L'histoire :
Une archéologue que Mortimer a bien connue des années plus tôt est en mission dans l'Oural, au cœur de l'Union Soviétique, pour tenter d'y dénicher les preuves de l'existence de l'antique cité d'Arkaïm. La découverte d'une civilisation slave antérieure à la latine serait un triomphe pour le régime, Olga a le soutien des autorités. Mais ce que les ouvriers déterrent n'est en rien ce qu'elle espère : dans des caisses en bois, elle découvre les cadavres de six hommes fraichement assassinés, leurs visages tous atrocement mutilés de la même manière. Elle décide de faire appel à son vieil ami Philip, qui va obtenir son visa en tant que scientifique, sans savoir le moins du monde ce qui l'attend sur place. Lors d'un dernier diner avec Francis Blake avant son départ, il s'avère que ce dernier est lui aussi sur le point de s'envoler vers une nouvelle mission, sur laquelle il doit malheureusement garder le secret. Les deux amis se quittent sans savoir dans quel nouveau péril ils se lancent tous les deux. Au moment où Mortimer foule les terres soviétiques, Blake vient de rejoindre des collègues de plusieurs pays au bord du lac Léman. Un espion infiltré a été tué alors qu'il franchissait le mur de Berlin vers l'Ouest pour y révéler un grand secret, mais il n'a eu le temps de livrer qu'un mot : Doppelgänger !

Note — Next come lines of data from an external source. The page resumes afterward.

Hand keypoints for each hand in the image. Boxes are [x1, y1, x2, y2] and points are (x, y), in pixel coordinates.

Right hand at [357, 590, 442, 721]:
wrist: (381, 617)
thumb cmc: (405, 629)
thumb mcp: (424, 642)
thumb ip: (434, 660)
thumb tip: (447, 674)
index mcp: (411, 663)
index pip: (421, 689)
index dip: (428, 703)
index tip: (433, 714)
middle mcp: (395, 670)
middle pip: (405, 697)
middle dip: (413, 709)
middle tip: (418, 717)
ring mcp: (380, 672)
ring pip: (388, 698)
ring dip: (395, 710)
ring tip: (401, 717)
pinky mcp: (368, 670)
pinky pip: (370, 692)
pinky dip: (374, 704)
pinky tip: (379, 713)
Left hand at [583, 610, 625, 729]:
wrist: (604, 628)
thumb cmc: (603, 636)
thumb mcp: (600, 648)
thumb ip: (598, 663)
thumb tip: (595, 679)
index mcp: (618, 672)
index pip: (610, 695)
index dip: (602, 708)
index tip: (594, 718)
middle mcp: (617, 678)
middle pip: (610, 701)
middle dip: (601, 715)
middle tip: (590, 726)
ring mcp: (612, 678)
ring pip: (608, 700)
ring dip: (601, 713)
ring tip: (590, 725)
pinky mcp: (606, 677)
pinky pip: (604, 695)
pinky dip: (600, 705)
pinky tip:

Ce qu'on en pense sur la planète BD :
Ce nouvel album de Blake et Mortimer débute de très belle manière, par une découverte macabre aux confins de l'URSS et une scène d'évasion pleine de tension au-dessus du mur de Berlin. Les scénaristes José-Louis Bocquet et Jean-Luc Fromental ont choisi de miser sur l'intrigue et les rebondissements, en construisant un scénario sur une bonne idée que l'on comprendra assez tard dans le récit. Ils réussissent, en particulier dans la première moitié de cette aventure, à créer des moments denses où le suspense fonctionne vraiment, et quelques scènes marquantes comme ce cobaye humain qui déclame des vers d'un grand dramaturge anglais. Une toute petite dose de second degré par endroits rend presque les personnages plus humains. Les auteurs se sont appropriés avec ce qu'il faut d'originalité les deux héros de Jacobs, Mortimer en particulier. Graphiquement la partition est réussie, Antoine Aubin n'est pas le plus fidèle au style d'E.P.Jacobs, le visage et la silhouette de Blake en particulier ont une touche assez personnelle, mais les décors en particulier contribuent au plaisir de lecture rétro qui motive bon nombre de fans. Aubin soigne beaucoup ses ambiances avec des détails d'intérieurs ou des éclairages qui nous plongent complètement dans l'époque. Il en fait par moments presque plus que le maître dans la variété de style des fauteuils ou les personnages s'assoient, ou la précision du mobilier de bureau, mais ça ne semble jamais exagéré ou artificiel. Sur les quelque soixante pages de ce one-shot, les puristes des détails noteront quand même quelques micro invraisemblances, ces moments où l'intrigue décoince un peu vite, mais franchement rien qui ne gâche le plaisir des retrouvailles. Bravo aux trois auteurs qui ont réussi un des meilleurs épisodes de ces dernières années.